> **Document passage**:
Archived Webinar

Gender Learning 2021 - Operationalizing GBV Prevention and Response in South Asia: Moving Beyond Mitigation

"How gender-based violence has been addressed in a diverse range of operations, with examples from the private sector, and education and health sectors."

This session showcases how gender-based violence has been addressed in a diverse range of operations, with examples from the private sector, and education and health sectors. TTL’s share and highlight ways in which other teams can increase the operationalization of Gender-Based Violence (GBV) prevention and response in their sector. The session covers three interventions - addressing the process of operationalizing gender-based violence prevention and response in projects; identifying innovations and creative learning around gender-based violence approaches; and exploring options and methods for continuing to support GBV work on a broader, policy level.

  • The Health and Gender Support Project in Bangladesh targets increased access to integrated Sexual and Reproductive Health (SRH) and Gender-Based Violence (GBV) prevention and response services in the host, and displaced populations in Cox’s Bazar District. Through systems strengthening activities, the project works to improve investment in human resources and infrastructure to serve the most vulnerable, including survivors of GBV. Comprehensive social mobilization campaigns are designed to increase uptake in services based on removing barriers to care and changing social norms that hinder help-seeking behavior.
  • The Gender and Economic Inclusion Group in IFC works with the private sector to address the workplace impacts of GBV through undertaking business case research, providing advisory services to clients, and working with groups of companies to build respectful and supportive workplaces for all genders. Learn about practical experiences and solutions from work in Sri Lanka and across the globe during Covid-19 to promote respectful and supportive behaviors, address GBV risks, improve employee and community well-being, and create safe and resilient workplaces.
  • With the Nagaland: Enhancing Classroom Teaching and Resources (NECTAR) Project, the state government aims to implement the vision of the federal National Education Policy around safe campuses and the rights of all children, particularly girls, to retain them in school. The project has crafted differentiated strategies to address the problem of School-Related Gender-Based Violence (SRGBV): investing in education information systems to generate a range of gender-disaggregated data; establishing safe and confidential reporting mechanisms for SRGBV incidents, including protocols, referral systems, and procedures; and engaging with teachers, communities, and parents to reshape gender attitudes and create safe learning environments.

> **Task requirements**:
• a. Do these statements agree with the webinar description? Answer yes or no for each, and quote the words of the description that decide it.
(i) The Bangladesh project serves both host and displaced populations in Cox's Bazar District.
(ii) The IFC group's practical experiences come only from Bangladesh.
(iii) The federal government runs the NECTAR project.
• b. What does the webinar description state on each of these points?
(i) How many interventions does the session cover?
(ii) Which country does the IFC group's work draw practical experiences from, besides work across the globe?
(iii) What is the full name of the NECTAR project?
• c. Can you take the webinar description on GBV prevention in South Asia further, beginning right after its final sentence?

> **Information provided**:
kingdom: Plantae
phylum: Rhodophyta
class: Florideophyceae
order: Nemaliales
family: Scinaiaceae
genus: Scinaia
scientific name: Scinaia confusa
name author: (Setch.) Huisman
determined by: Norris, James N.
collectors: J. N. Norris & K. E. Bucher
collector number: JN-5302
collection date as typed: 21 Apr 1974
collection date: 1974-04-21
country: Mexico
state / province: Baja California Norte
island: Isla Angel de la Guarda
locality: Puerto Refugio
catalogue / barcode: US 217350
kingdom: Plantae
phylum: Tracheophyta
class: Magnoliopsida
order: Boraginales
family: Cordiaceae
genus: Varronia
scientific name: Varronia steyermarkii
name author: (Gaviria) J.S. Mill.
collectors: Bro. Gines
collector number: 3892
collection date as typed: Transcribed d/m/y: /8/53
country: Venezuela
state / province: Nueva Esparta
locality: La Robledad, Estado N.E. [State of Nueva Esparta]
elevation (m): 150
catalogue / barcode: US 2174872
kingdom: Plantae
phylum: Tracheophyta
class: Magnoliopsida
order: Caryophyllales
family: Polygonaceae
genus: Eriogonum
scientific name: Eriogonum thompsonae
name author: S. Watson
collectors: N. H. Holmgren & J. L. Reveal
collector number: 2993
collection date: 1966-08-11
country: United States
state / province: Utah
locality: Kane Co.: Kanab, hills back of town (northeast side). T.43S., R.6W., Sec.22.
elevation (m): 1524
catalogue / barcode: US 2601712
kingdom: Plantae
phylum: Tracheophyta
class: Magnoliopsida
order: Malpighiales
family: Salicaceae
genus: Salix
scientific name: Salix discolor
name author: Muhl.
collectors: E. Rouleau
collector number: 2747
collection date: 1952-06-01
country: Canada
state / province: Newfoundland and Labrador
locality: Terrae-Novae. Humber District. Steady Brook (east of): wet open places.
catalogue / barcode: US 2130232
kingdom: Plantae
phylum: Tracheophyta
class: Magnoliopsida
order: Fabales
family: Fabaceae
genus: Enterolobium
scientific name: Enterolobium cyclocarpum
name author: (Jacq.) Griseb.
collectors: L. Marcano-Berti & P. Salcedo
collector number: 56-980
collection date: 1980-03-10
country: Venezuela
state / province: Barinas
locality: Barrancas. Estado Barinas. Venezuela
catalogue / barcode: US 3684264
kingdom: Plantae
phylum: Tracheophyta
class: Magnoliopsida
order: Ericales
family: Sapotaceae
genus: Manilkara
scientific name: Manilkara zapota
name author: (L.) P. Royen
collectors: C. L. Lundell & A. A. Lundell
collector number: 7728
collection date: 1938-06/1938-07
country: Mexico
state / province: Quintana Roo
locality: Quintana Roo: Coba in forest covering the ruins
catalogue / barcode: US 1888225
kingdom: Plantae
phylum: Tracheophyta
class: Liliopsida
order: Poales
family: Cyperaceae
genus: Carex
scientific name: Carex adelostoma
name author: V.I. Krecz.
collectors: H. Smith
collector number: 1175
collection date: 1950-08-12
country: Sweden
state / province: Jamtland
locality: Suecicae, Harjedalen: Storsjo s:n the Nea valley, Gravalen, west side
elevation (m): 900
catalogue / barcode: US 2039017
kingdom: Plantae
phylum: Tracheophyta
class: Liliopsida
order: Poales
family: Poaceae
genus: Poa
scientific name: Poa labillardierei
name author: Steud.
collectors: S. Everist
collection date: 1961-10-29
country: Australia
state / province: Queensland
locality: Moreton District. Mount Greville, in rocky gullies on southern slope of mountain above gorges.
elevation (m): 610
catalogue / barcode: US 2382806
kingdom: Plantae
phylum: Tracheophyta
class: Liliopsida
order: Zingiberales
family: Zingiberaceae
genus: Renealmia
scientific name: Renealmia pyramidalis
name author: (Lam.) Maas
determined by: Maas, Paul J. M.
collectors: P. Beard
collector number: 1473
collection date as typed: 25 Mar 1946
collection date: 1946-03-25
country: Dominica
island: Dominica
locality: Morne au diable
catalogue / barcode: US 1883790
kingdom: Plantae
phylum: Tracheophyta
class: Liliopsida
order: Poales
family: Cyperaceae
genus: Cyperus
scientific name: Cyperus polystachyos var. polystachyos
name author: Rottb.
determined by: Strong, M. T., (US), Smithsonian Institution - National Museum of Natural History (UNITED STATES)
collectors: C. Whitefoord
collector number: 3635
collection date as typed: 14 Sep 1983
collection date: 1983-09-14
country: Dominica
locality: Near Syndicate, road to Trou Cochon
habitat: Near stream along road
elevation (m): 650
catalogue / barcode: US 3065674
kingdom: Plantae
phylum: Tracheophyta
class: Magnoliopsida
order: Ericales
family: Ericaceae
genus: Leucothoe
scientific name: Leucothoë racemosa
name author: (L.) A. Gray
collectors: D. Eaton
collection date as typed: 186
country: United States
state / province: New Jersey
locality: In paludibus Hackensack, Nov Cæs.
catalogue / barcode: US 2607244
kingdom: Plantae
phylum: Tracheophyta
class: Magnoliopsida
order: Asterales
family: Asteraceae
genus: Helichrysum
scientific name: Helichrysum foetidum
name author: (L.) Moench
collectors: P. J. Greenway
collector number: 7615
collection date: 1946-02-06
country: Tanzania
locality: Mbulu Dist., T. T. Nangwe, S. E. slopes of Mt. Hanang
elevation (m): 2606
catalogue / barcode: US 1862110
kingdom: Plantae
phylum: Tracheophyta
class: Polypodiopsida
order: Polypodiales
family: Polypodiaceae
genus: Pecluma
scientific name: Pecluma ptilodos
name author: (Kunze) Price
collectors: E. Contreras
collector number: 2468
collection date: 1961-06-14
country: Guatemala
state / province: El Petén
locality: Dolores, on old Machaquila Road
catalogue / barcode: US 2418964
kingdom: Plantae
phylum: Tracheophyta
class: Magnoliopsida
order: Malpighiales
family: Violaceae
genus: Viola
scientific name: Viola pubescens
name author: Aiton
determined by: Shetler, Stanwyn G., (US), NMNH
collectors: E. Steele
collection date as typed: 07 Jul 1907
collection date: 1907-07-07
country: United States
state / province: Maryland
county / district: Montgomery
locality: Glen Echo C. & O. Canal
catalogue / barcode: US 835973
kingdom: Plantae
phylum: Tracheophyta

> **Answers for this exercise**:
• a.
(i) Yes: "in the host, and displaced populations in Cox’s Bazar District"
(ii) No: "from work in Sri Lanka and across the globe during Covid-19"
(iii) No: "the state government aims to implement the vision of the federal National Education Policy"

• b.
(i) Three
(ii) Sri Lanka
(iii) Nagaland: Enhancing Classroom Teaching and Resources

• c.
About the Presenters

Robin Mearns

Practice Manager, World Bank

Dr. Robin Mearns is a Practice Manager for Social Sustainability and Inclusion (SSI) in the South Asia region at the World Bank. He was trained as a geographer specializing in rural livelihoods and community-based approaches to the management of land, natural resources, and risk in Africa and Asia. In his career at the World Bank to date, he has served as team leader for operations, analytical and policy advisory activities in East Asia and Pacific, Latin America and the Caribbean, and South Asia regions, primarily in community-driven development, natural resource management, land policy, and climate change, and in Africa Region as Sustainable Development Sector/Program Leader, and most recently Practice Manager for Social Development in East, Horn and Central Africa. In this capacity, he was closely involved with operationalizing GBV response and prevention activities and supporting the rollout of the GBV Action Plan following the Uganda Inspection Panel case. Prior to joining the Bank, Dr. Mearns spent a decade in policy research and teaching at the Institute of Development Studies, University of Sussex, and the International Institute of Environment and Development, London. He holds a Ph.D. and MA degrees in Geography (University of Cambridge), an MPhil in Development Studies (University of Sussex), and has published extensively on environment and sustainable development.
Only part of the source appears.